■ WHAT NEEDS TO BE DONE: Reproduce every line of text in the records below verbatim, omitting the pictures.

(Dataset items)

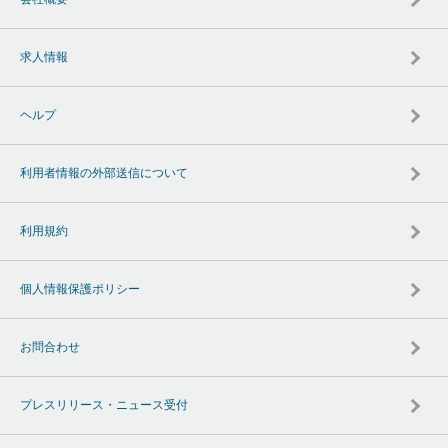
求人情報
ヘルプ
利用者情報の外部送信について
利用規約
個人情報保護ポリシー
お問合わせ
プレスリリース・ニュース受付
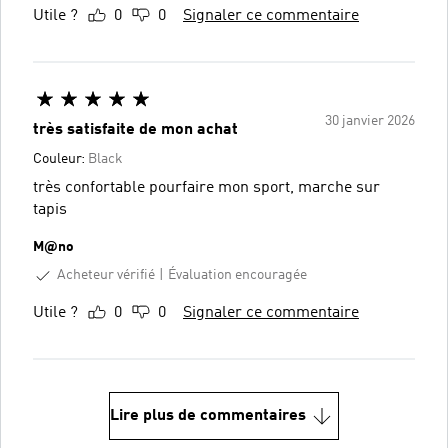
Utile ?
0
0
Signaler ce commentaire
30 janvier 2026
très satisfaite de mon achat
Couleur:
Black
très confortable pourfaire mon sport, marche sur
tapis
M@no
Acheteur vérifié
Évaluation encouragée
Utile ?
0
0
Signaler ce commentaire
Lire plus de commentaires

■ ANSWER BOX:
求人情報
ヘルプ
利用者情報の外部送信について
利用規約
個人情報保護ポリシー
お問合わせ
プレスリリース・ニュース受付
Utile ?
0
0
Signaler ce commentaire
30 janvier 2026
très satisfaite de mon achat
Couleur:
Black
très confortable pourfaire mon sport, marche sur
tapis
M@no
Acheteur vérifié
Évaluation encouragée
Utile ?
0
0
Signaler ce commentaire
Lire plus de commentaires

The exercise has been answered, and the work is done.